Netflix has had problems with outages in the past that left users unable to watch content on its streaming service. In the past, Netflix only used a single Amazon Web Services (AWS) cloud region and a failure in that region left users unable to connect. The last major outage happened on Christmas Eve of last year.

Netflix is hoping to prevent this sort of outage from happening again and is now balancing its traffic across multiple AWS regions. The key here is to provide increased availability in the event that one of the cloud regions goes down. Rather than taking all the streaming traffic with it in an outage, only an affected area would be without streaming capability.

Previously Netflix hoped to prevent any similar outages by designating its streaming service to failover from one AWS region to another if one region went down. However, Netflix has now changed and is using multiple AWS regions for its streaming at all times. Netflix engineers announced this week that the company is streaming data across the AWS US East-1 and US West-2 regions and balancing user traffic across those two.
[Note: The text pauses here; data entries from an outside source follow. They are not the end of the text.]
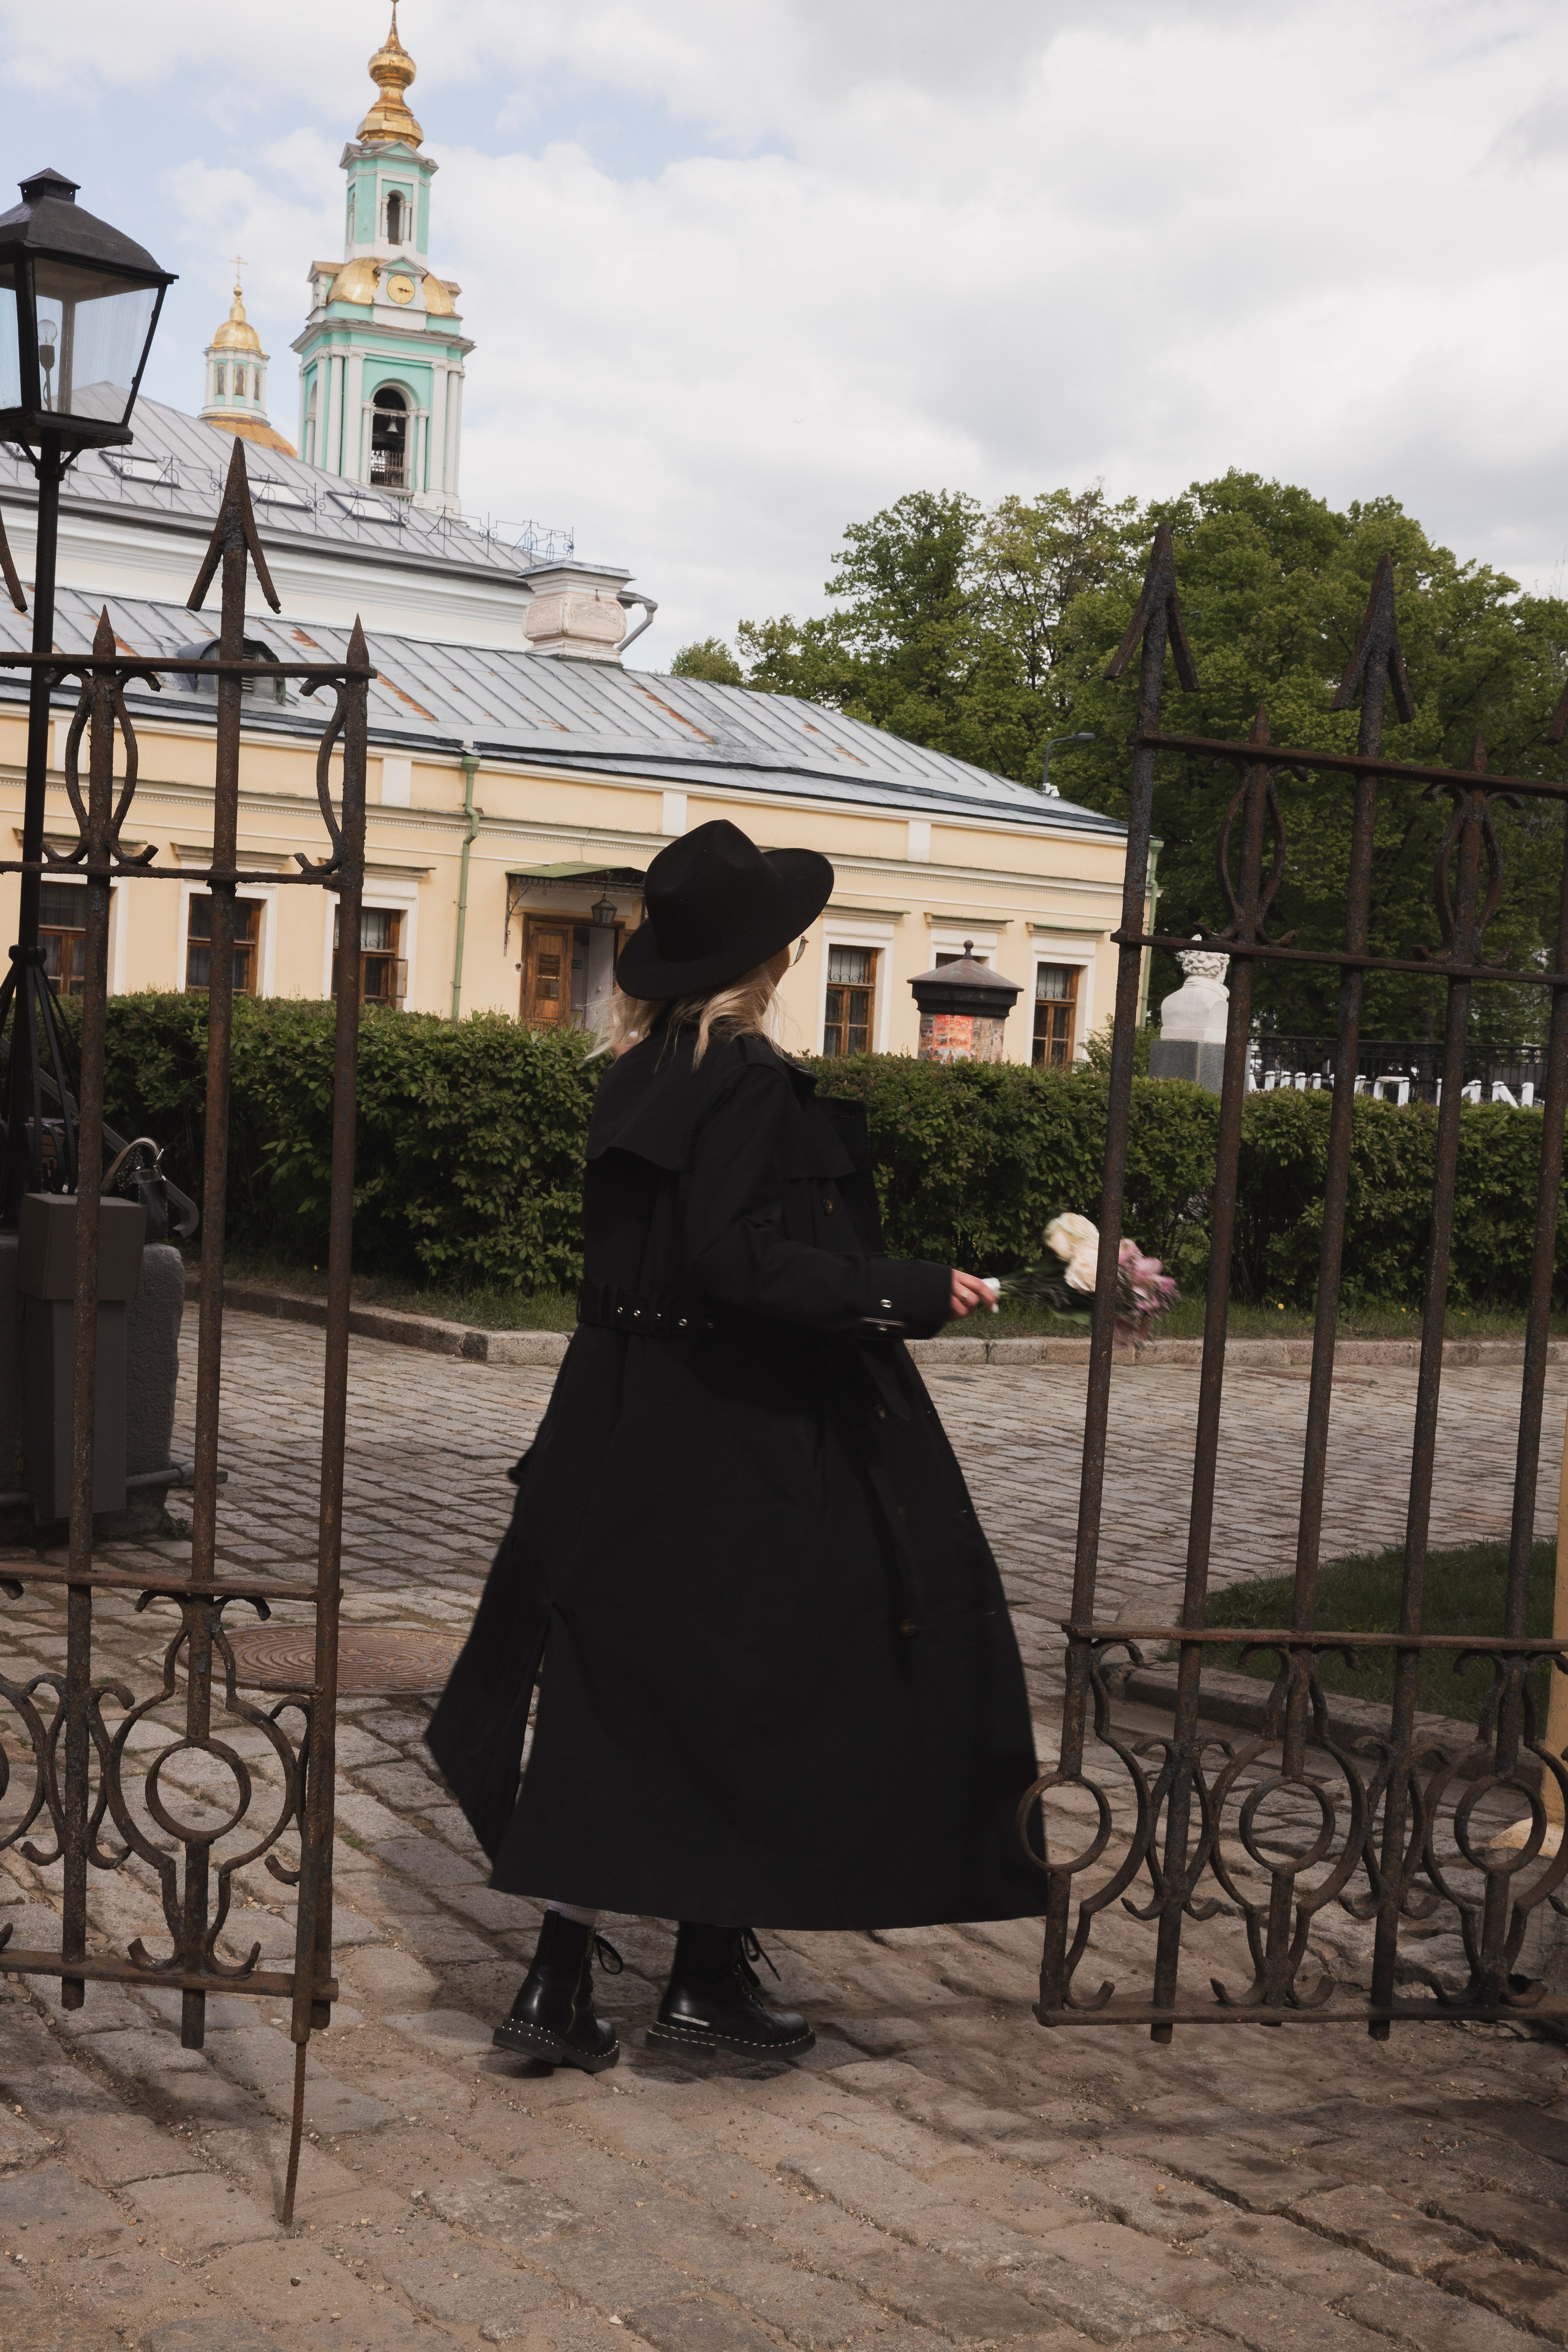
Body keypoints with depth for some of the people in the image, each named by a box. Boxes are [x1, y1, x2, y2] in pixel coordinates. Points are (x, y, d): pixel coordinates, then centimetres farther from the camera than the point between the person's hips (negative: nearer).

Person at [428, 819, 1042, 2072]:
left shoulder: (639, 1077, 8)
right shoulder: (751, 1084, -16)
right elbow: (739, 1260, -24)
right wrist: (913, 1293, -21)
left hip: (624, 1437, 8)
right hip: (740, 1450, -8)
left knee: (615, 1693, 12)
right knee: (745, 1697, 6)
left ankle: (563, 1981, 16)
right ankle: (709, 1978, 17)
If one of those regions happens to go down, Netflix can route all the traffic through the other. The move to using multiple AWS regions all the time did require some work on Netflix's end. It had to ditch the Asgard cloud management tool because it could only work with single regions. Netflix built a new tool called Mimir to work with the multiple AWS regions and replace Asgard. It also replaced its Simian Army tools with a new set called Chaos Kong for testing cross-region fail over scenarios.

SOURCE: Gigaom